### PROBLEM STATEMENT
State only the count of lines in the listing below that hold "down".

---------- GIVEN INFORMATION ----------

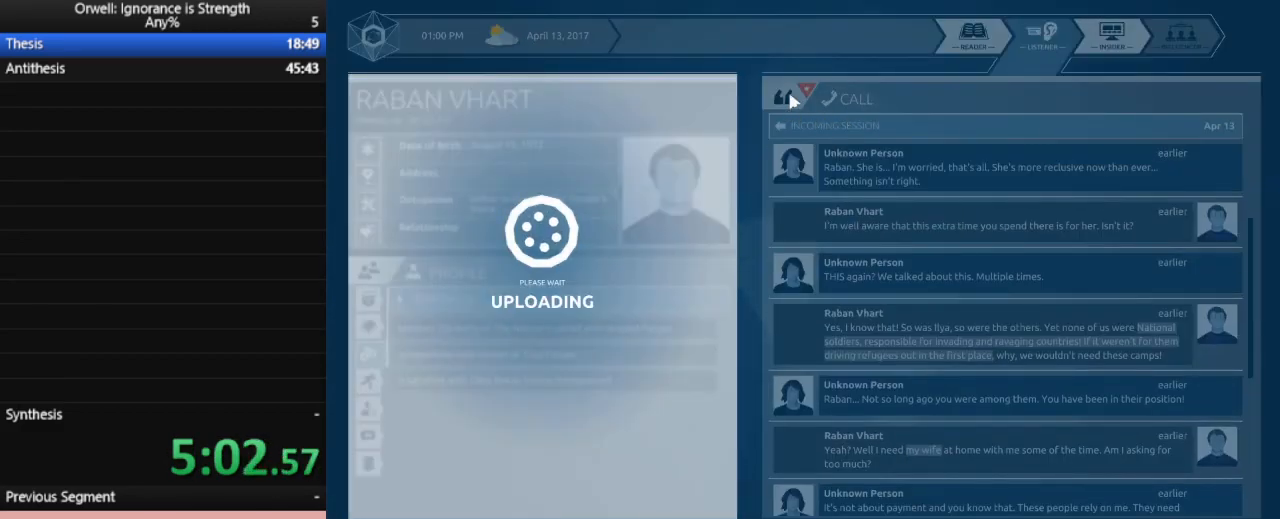
{"keys": [], "mouse": [], "events": [[50, "mouse_left", "up"], [100, "mouse_left", "down"], [200, "mouse_left", "up"]]}
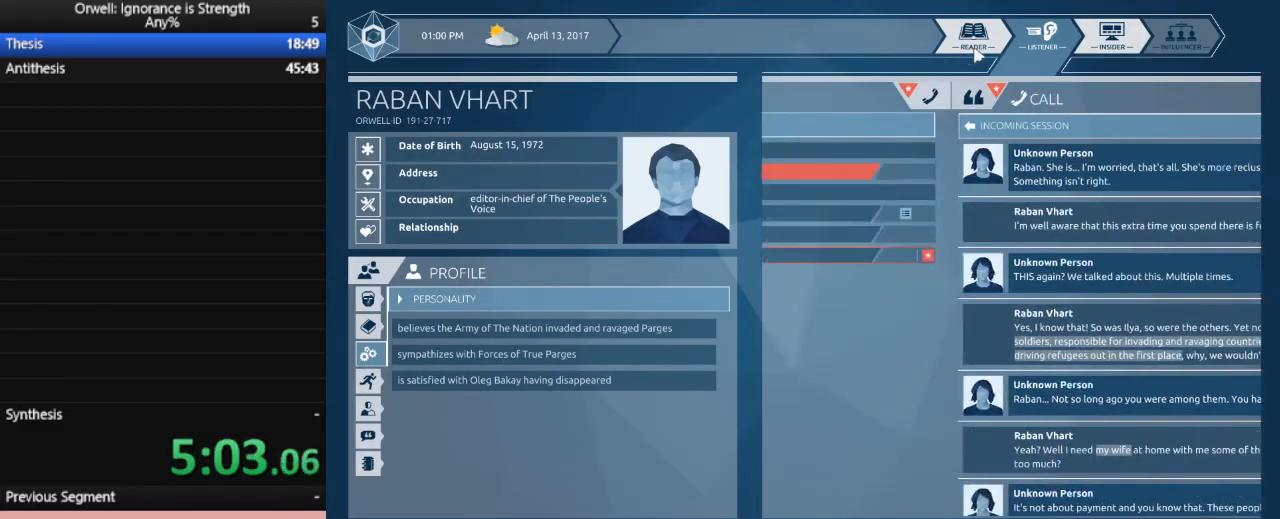
{"keys": [], "mouse": [], "events": [[117, "mouse_left", "down"], [217, "mouse_left", "up"], [300, "mouse_left", "down"], [450, "mouse_left", "up"]]}
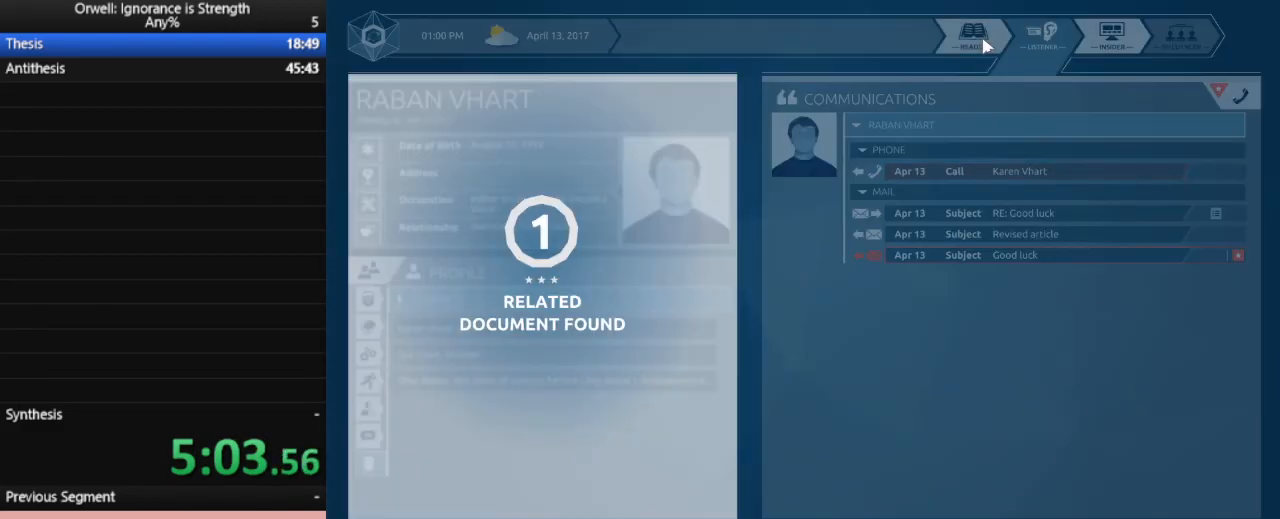
{"keys": [], "mouse": [], "events": [[233, "mouse_left", "down"], [317, "mouse_left", "up"]]}
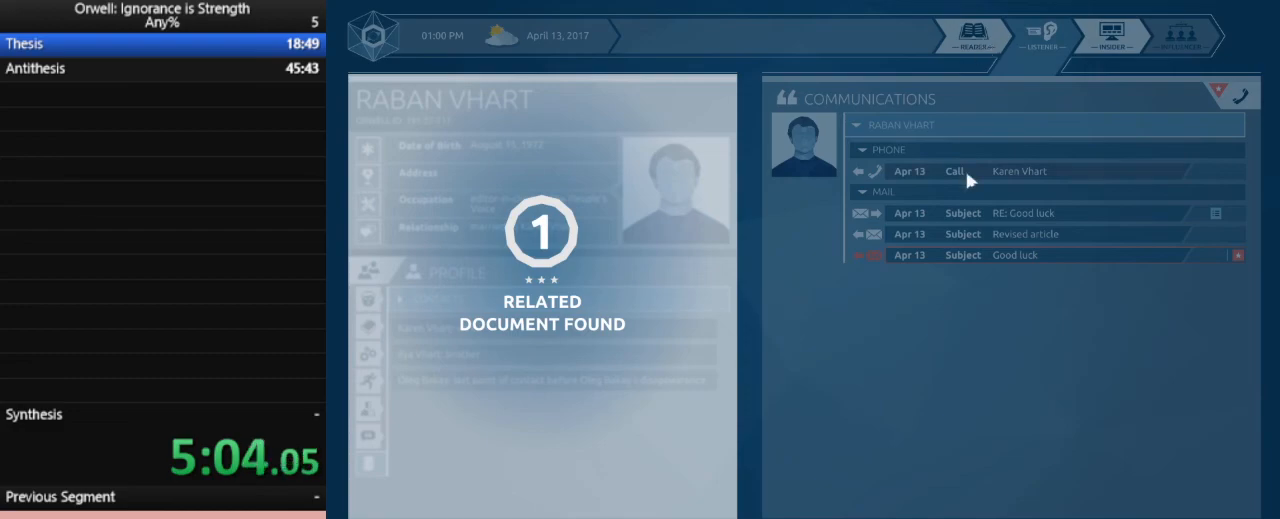
{"keys": [], "mouse": ["left"], "events": [[383, "mouse_left", "down"]]}
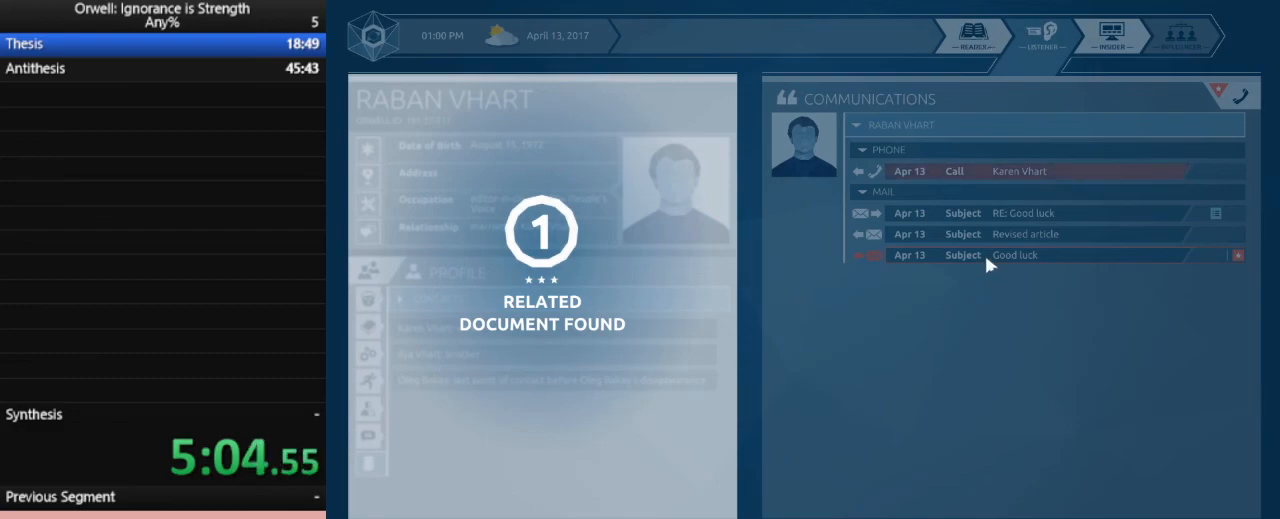
{"keys": [], "mouse": [], "events": [[33, "mouse_left", "up"], [67, "mouse_left", "down"], [167, "mouse_left", "up"], [217, "mouse_left", "down"], [300, "mouse_left", "up"]]}
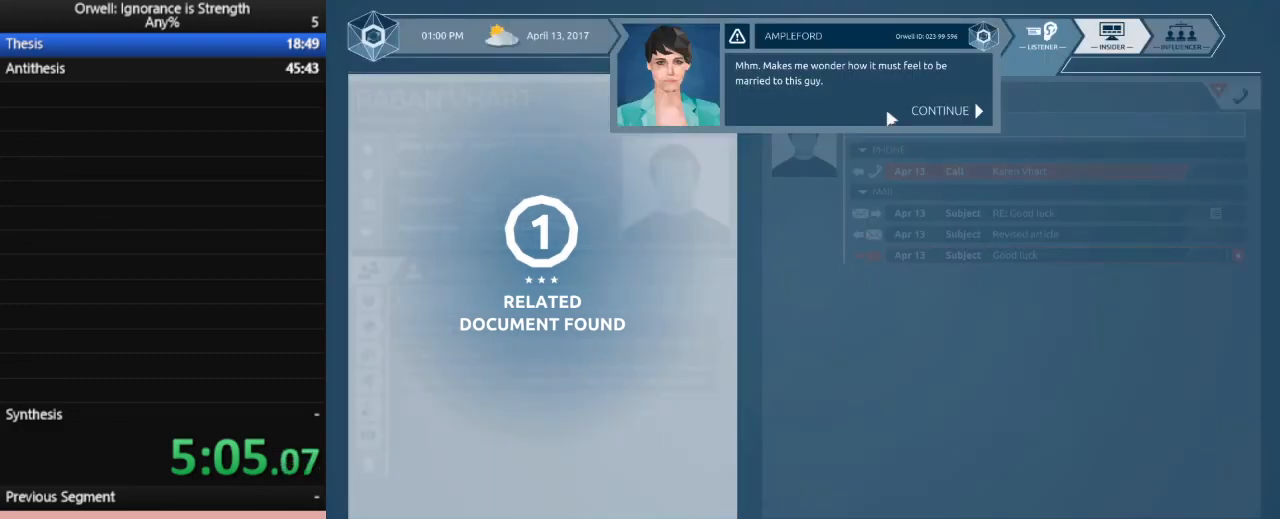
{"keys": [], "mouse": [], "events": [[50, "mouse_left", "down"], [133, "mouse_left", "up"], [233, "mouse_left", "down"], [317, "mouse_left", "up"], [367, "mouse_left", "down"], [467, "mouse_left", "up"]]}
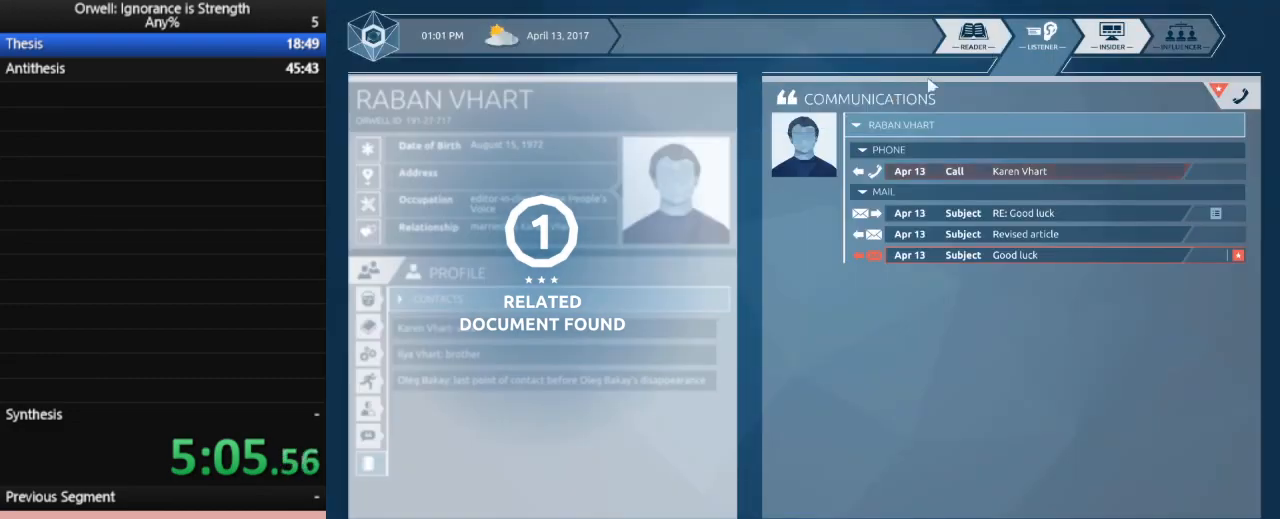
{"keys": [], "mouse": [], "events": [[200, "mouse_left", "down"], [300, "mouse_left", "up"]]}
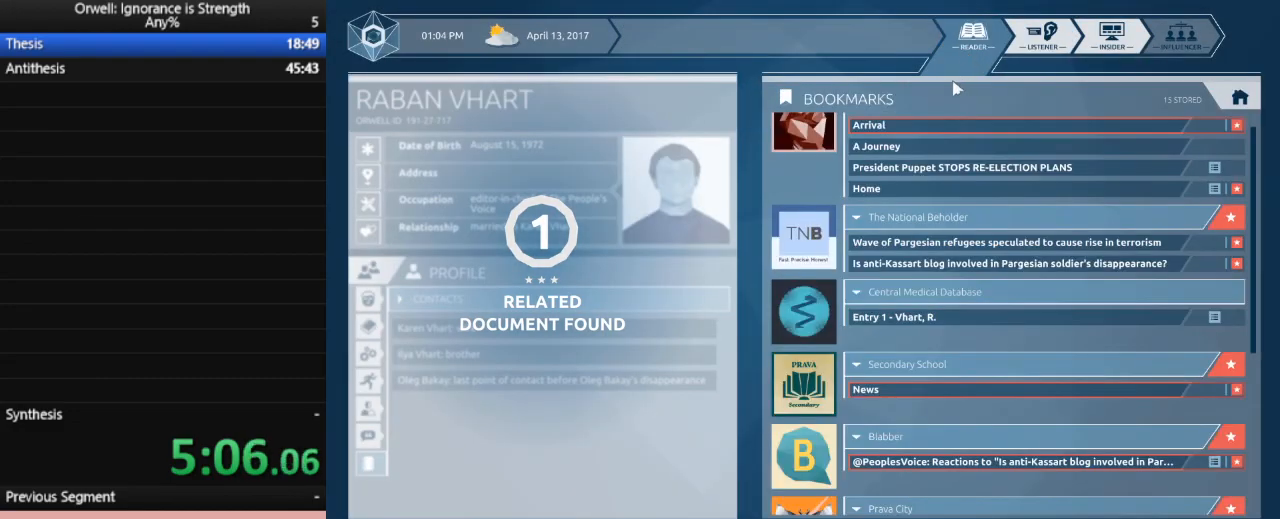
{"keys": [], "mouse": [], "events": []}
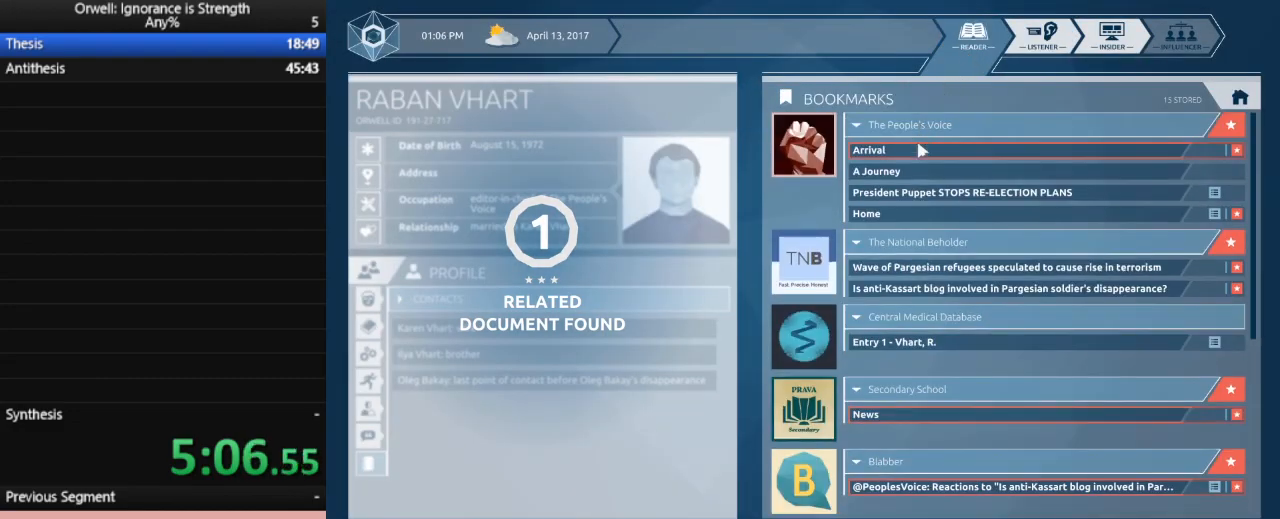
{"keys": [], "mouse": [], "events": [[367, "mouse_left", "down"], [417, "mouse_left", "up"]]}
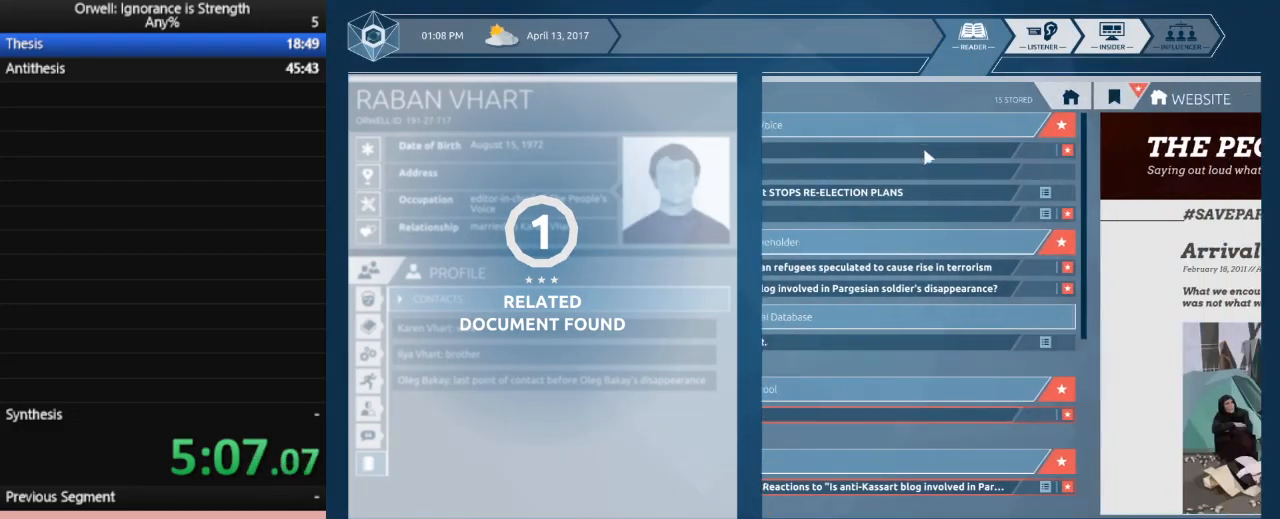
{"keys": [], "mouse": [], "events": []}
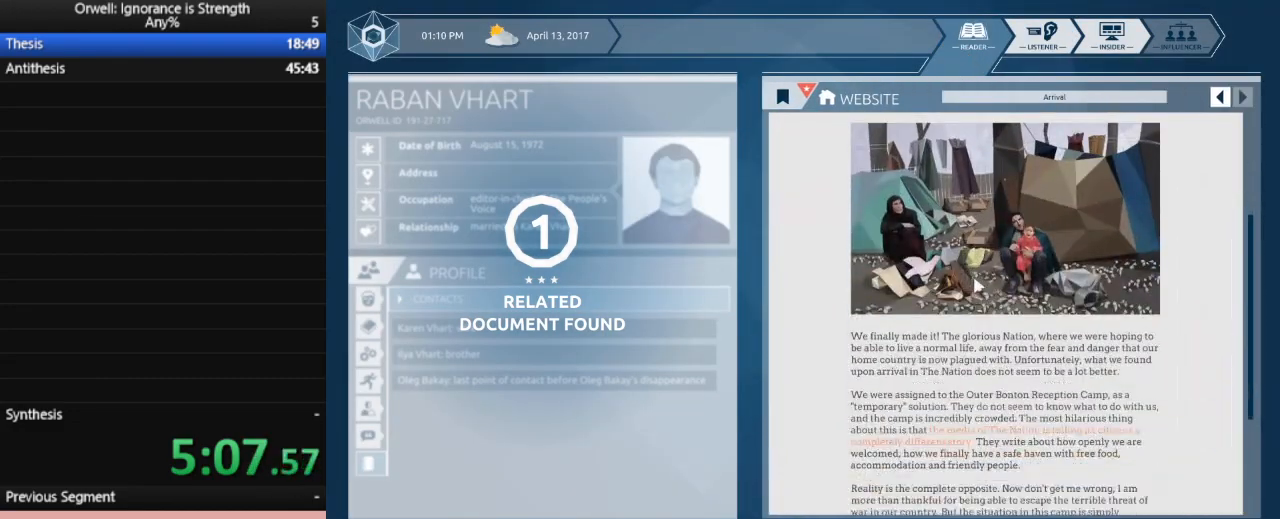
{"keys": [], "mouse": [], "events": []}
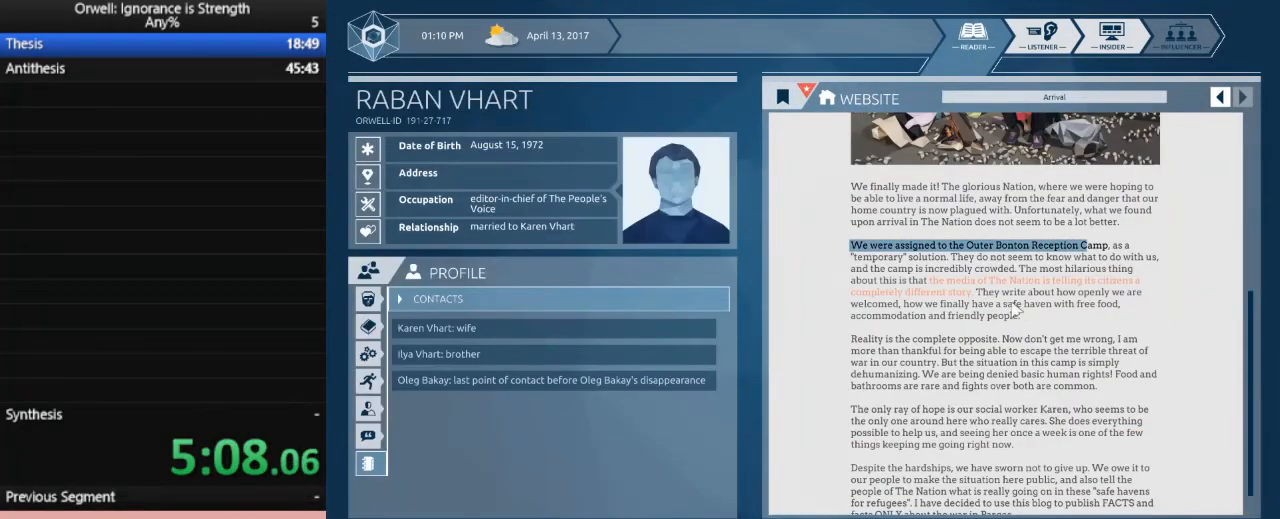
{"keys": [], "mouse": ["left"], "events": [[467, "mouse_left", "down"]]}
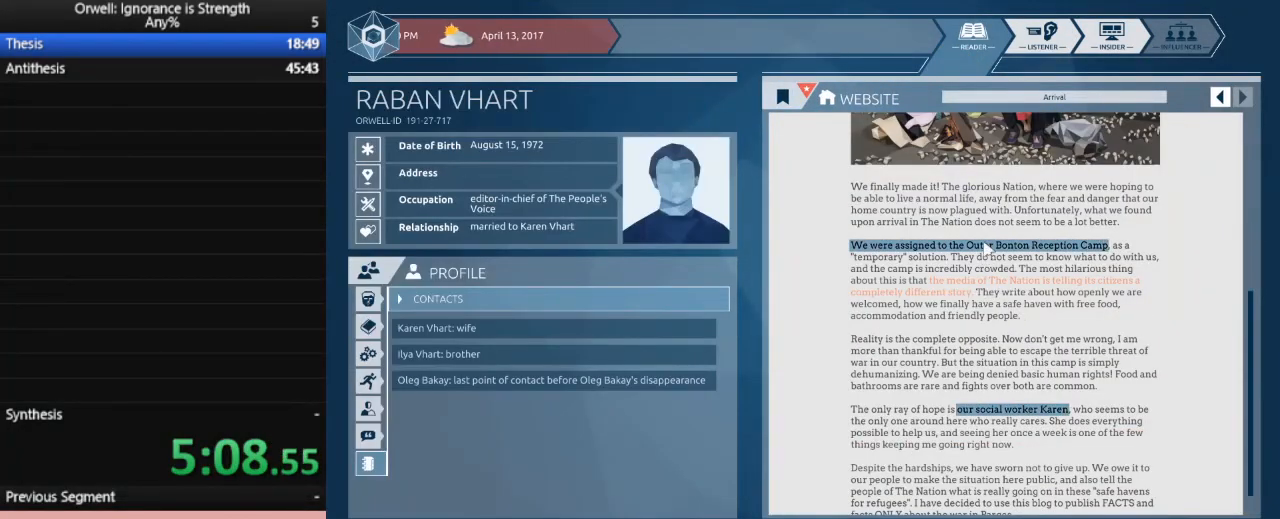
{"keys": [], "mouse": [], "events": [[433, "mouse_left", "up"]]}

----------

### REPLY
9